(MATERIAL PROVIDED begins)

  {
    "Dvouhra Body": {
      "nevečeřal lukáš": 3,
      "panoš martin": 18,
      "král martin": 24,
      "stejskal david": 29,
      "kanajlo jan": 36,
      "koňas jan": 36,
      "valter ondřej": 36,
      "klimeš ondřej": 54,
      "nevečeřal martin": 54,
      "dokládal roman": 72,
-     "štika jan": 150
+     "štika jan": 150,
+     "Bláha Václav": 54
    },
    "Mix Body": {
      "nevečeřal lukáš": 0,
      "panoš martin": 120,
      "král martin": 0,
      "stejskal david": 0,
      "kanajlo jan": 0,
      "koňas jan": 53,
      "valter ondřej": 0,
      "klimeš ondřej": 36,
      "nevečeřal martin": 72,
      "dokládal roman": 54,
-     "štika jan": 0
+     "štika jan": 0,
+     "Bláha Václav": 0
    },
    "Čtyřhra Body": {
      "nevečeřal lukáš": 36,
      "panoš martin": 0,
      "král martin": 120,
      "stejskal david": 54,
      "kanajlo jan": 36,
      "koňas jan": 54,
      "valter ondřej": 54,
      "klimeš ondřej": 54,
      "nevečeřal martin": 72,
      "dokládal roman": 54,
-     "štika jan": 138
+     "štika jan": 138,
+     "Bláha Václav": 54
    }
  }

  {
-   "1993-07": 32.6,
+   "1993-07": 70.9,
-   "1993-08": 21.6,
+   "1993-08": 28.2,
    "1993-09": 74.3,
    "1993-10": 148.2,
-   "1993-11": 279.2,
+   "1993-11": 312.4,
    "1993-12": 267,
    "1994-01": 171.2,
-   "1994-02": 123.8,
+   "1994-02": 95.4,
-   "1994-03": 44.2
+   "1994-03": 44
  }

(MATERIAL PROVIDED ends)
(MATERIAL PROVIDED begins)

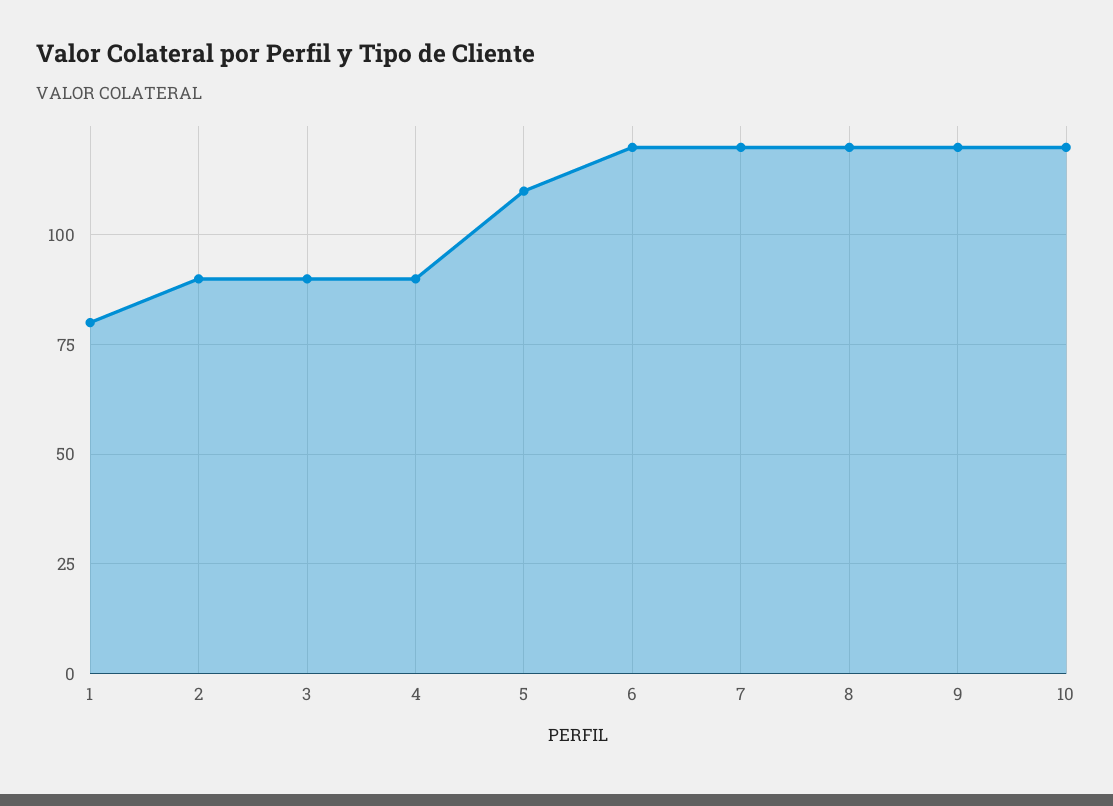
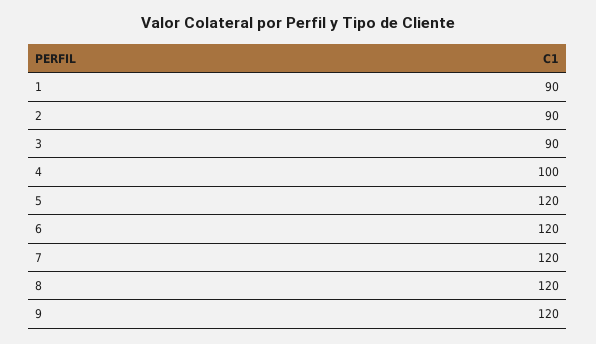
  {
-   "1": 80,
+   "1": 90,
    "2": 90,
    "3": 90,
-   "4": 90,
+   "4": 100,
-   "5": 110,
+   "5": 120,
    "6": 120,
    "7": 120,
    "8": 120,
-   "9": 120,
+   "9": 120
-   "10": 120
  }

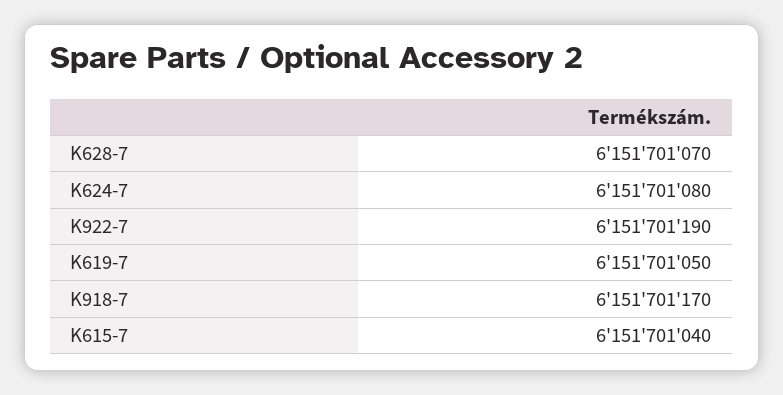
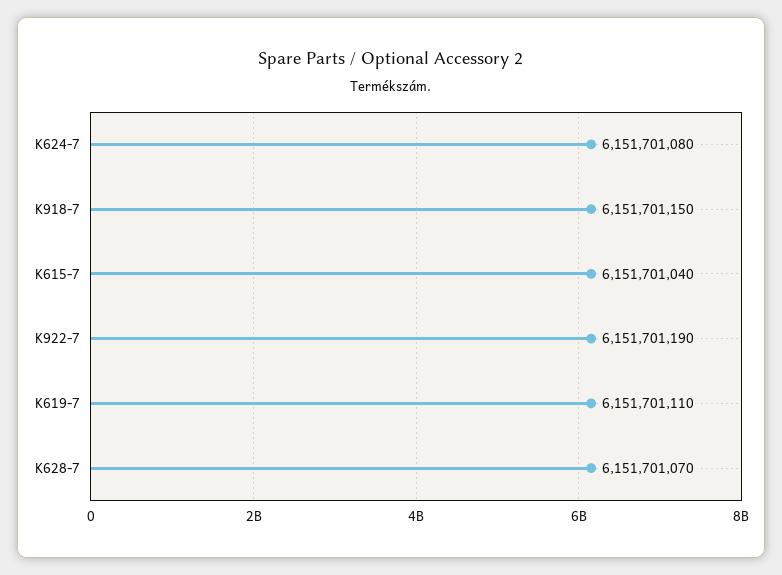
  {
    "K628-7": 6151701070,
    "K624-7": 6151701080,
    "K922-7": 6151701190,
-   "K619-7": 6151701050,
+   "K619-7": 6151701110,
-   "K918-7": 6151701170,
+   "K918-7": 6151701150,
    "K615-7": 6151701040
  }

(MATERIAL PROVIDED ends)

**AIM OF THE TASK:** Each line of the data that holds the word "stejskal" should be copied.

**THE COMPLETED TASK:**
      "stejskal david": 29,
      "stejskal david": 0,
      "stejskal david": 54,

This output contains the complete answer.